* _Directives_
a: Can you rewrite the unsupervised learning assignment page, starting at "Assignment Overview" and stopping after "Dimensionality Reduction (10.2)", with "Unit 10" in place of "Module 10"?
b: Can you carry on writing the unsupervised learning assignment page from where it stops?

* _Text segment_
Assignment 10-A

Unsupervised Learning Discovery Challenge

Discover hidden patterns in unlabeled data: perform customer segmentation using K-Means clustering, reduce high-dimensional datasets with PCA, and visualize complex data structures to derive actionable business insights.

6-8 hours
Advanced
250 Points
Submit Assignment
What You'll Practice
  • K-Means clustering implementation
  • Optimal cluster selection (Elbow, Silhouette)
  • PCA for dimensionality reduction
  • Cluster visualization and profiling
  • Business insights from segments
Contents
01

Assignment Overview

In this assignment, you will build a complete Unsupervised Learning System using scikit-learn. This comprehensive project requires you to apply ALL concepts from Module 10: clustering algorithms and dimensionality reduction techniques to discover patterns in unlabeled customer data.

Important: You must use scikit-learn for all machine learning tasks. You may use pandas for data manipulation, numpy for numerical operations, and matplotlib/seaborn for visualization.
Skills Applied: This assignment tests your understanding of Clustering (Topic 10.1) and Dimensionality Reduction (Topic 10.2) from Module 10.
Clustering (10.1)

K-Means algorithm, cluster validation, silhouette analysis, elbow method, and customer segmentation

Dimensionality Reduction (10.2)

PCA, variance explained, component analysis, and high-dimensional data visualization

Ready to submit? Already completed the assignment? Submit your work now!
Submit Now
02

The Scenario

RetailMax E-Commerce

You have been hired as a Data Scientist at RetailMax, a growing e-commerce company. The marketing team wants to understand their customer base better to create targeted campaigns. Your manager has assigned you a critical project:

"We have transaction data for thousands of customers but no predefined categories. We need you to discover natural customer segments based on their purchasing behavior. Additionally, our customer feature set is quite large, and we need to identify the most important dimensions for visualization and analysis. Use clustering and PCA to help us understand our customers better."

Your Tasks

Create a Jupyter notebook called unsupervised_analysis.ipynb that implements customer segmentation using clustering algorithms and reduces dimensionality using PCA for visualization and feature analysis.

Project 1: Customer Segmentation

Segment customers using K-Means clustering based on:

  • Purchase frequency and recency
  • Average transaction value
  • Product category preferences
  • Customer lifetime metrics
Project 2: Dimensionality Reduction

Apply PCA to understand the data structure:

  • Reduce features for visualization
  • Identify principal components
  • Analyze variance explained
  • Visualize clusters in 2D space
03

The Dataset

You will work with real customer behavior data from RetailMax's e-commerce platform. Download the dataset below to get started.

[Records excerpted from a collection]
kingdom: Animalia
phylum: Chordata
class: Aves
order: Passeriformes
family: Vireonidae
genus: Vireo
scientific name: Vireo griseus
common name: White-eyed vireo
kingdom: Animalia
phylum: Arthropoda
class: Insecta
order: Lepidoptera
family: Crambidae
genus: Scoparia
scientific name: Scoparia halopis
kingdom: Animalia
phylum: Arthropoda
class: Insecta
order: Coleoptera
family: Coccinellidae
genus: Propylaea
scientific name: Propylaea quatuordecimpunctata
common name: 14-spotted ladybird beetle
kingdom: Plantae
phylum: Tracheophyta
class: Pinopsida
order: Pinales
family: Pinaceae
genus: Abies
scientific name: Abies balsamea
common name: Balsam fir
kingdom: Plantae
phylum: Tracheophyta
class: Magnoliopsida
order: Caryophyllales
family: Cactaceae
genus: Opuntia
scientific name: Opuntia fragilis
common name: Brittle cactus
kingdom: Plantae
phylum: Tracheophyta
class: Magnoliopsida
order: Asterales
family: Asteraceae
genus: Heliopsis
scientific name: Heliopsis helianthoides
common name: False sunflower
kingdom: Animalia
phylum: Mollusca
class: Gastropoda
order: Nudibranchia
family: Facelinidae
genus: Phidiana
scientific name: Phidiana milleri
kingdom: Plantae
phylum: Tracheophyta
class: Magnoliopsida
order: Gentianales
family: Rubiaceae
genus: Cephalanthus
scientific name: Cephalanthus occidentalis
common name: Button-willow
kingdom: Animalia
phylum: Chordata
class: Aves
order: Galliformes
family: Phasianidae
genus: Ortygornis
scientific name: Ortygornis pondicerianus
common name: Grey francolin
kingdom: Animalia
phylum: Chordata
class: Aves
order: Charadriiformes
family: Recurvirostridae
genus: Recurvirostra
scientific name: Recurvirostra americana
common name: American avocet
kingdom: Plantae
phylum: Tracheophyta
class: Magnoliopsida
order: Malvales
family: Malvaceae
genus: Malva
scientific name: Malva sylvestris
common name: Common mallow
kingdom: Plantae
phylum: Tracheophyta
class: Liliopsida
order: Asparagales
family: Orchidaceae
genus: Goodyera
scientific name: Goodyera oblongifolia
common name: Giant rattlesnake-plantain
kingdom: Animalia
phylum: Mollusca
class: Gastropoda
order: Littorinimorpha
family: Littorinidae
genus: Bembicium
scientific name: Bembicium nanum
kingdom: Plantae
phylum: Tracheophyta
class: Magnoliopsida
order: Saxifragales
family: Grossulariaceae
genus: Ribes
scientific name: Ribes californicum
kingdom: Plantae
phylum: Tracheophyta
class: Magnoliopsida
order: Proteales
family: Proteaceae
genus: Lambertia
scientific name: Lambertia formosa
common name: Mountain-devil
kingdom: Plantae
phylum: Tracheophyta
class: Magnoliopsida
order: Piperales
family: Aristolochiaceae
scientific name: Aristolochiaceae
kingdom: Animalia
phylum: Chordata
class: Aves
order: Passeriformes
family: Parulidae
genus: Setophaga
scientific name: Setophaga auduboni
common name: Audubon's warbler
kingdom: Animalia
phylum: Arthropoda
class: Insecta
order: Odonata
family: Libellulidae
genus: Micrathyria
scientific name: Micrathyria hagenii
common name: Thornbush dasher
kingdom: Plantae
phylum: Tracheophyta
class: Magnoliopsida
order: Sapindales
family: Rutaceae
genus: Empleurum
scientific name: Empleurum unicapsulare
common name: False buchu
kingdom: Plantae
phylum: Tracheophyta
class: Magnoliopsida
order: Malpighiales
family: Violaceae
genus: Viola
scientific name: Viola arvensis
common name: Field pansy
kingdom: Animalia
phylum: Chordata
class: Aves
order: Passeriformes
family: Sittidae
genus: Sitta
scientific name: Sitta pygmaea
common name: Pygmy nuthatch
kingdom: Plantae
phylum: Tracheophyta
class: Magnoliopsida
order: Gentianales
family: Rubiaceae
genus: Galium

* _Written responses_
a:
Assignment Overview

In this assignment, you will build a complete Unsupervised Learning System using scikit-learn. This comprehensive project requires you to apply ALL concepts from Unit 10: clustering algorithms and dimensionality reduction techniques to discover patterns in unlabeled customer data.

Important: You must use scikit-learn for all machine learning tasks. You may use pandas for data manipulation, numpy for numerical operations, and matplotlib/seaborn for visualization.
Skills Applied: This assignment tests your understanding of Clustering (Topic 10.1) and Dimensionality Reduction (Topic 10.2) from Unit 10.
Clustering (10.1)

K-Means algorithm, cluster validation, silhouette analysis, elbow method, and customer segmentation

Dimensionality Reduction (10.2)

b:
retailmax_customers.csv

Customer transaction and behavior data including purchase history, product preferences, engagement metrics, and demographics.

100 customers 14 features Clean dataset
Download CSV
Tip: Remember to scale your features using StandardScaler before applying K-Means or PCA, as these algorithms are sensitive to feature magnitudes.
04

Requirements

Your unsupervised_analysis.ipynb must implement ALL of the following components. Each section is mandatory and will be graded individually.

Part 1: Data Preparation (40 points)

1
Data Loading and Exploration

Load the dataset and perform initial exploration:

  • Check data shape, types, and missing values
  • Generate descriptive statistics for all features
  • Visualize feature distributions with histograms
  • Create correlation heatmap
def explore_data(df):
    """
    Perform comprehensive data exploration.
    Returns: summary statistics and visualizations
    """
    # Your implementation
    pass
2
Feature Scaling

Prepare features for clustering and PCA:

  • Select relevant features (exclude customer_id)
  • Apply StandardScaler to normalize features
  • Store the scaler for inverse transformations
from sklearn.preprocessing import StandardScaler

def prepare_features(df, feature_cols):
    """
    Scale features for unsupervised learning.
    Returns: scaled_data, scaler, feature_names
    """
    # Your implementation
    pass

Part 2: K-Means Clustering (80 points)

3
Elbow Method

Determine optimal number of clusters using the elbow method:

  • Test K values from 2 to 10
  • Calculate inertia (within-cluster sum of squares) for each K
  • Plot the elbow curve
  • Identify the "elbow" point
from sklearn.cluster import KMeans

def find_optimal_k_elbow(X, k_range=range(2, 11)):
    """
    Apply elbow method to find optimal K.
    Returns: inertias, optimal_k, elbow_plot
    """
    # Your implementation
    pass
4
Silhouette Analysis

Validate cluster quality using silhouette scores:

  • Calculate silhouette score for each K
  • Plot silhouette scores vs number of clusters
  • Create silhouette plots for the optimal K
  • Analyze cluster cohesion and separation
from sklearn.metrics import silhouette_score, silhouette_samples

def silhouette_analysis(X, k_range=range(2, 11)):
    """
    Perform silhouette analysis for cluster validation.
    Returns: silhouette_scores, best_k, silhouette_plot
    """
    # Your implementation
    pass
5
K-Means Clustering

Perform K-Means clustering with optimal K:

  • Fit KMeans with the selected number of clusters
  • Assign cluster labels to each customer
  • Get cluster centroids
  • Add cluster labels to original dataframe
def perform_kmeans(X, n_clusters, random_state=42):
    """
    Perform K-Means clustering.
    Returns: kmeans_model, labels, centroids
    """
    # Your implementation
    pass
6
Cluster Profiling

Create detailed profiles for each cluster:

  • Calculate mean values for each feature per cluster
  • Count customers in each cluster
  • Identify distinguishing characteristics
  • Create cluster summary table
def profile_clusters(df, cluster_labels, feature_cols):
    """
    Generate cluster profiles with statistics.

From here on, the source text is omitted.